[Problem to solve] Every entry in the data that follows should come back exactly, pictures aside.

[Given entries]
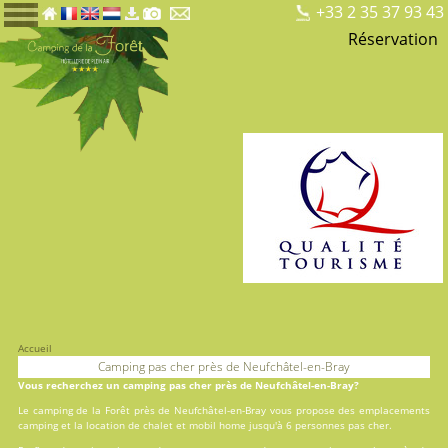
+33 2 35 37 93 43
Réservation
Accueil
Camping pas cher près de Neufchâtel-en-Bray
Vous recherchez un camping pas cher près de Neufchâtel-en-Bray?
Le camping de la Forêt près de Neufchâtel-en-Bray vous propose des
emplacements
camping
et la
location
de chalet et mobil home jusqu'à 6 personnes pas cher.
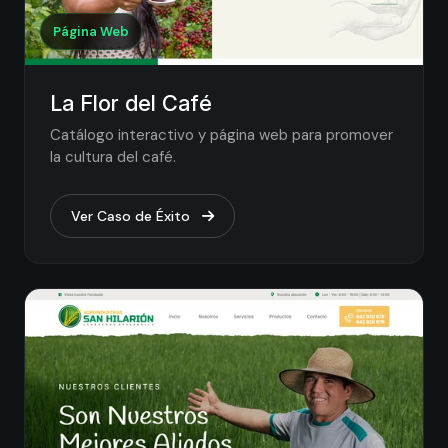
Página Web
La Flor del Café
Catálogo interactivo y página web para promover
la cultura del café.
Ver Caso de Éxito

[Finished task]
+33 2 35 37 93 43
Réservation
Accueil
Camping pas cher près de Neufchâtel-en-Bray
Vous recherchez un camping pas cher près de Neufchâtel-en-Bray?
Le camping de la Forêt près de Neufchâtel-en-Bray vous propose des
emplacements
camping
et la
location
de chalet et mobil home jusqu'à 6 personnes pas cher.
Página Web
La Flor del Café
Catálogo interactivo y página web para promover
la cultura del café.
Ver Caso de Éxito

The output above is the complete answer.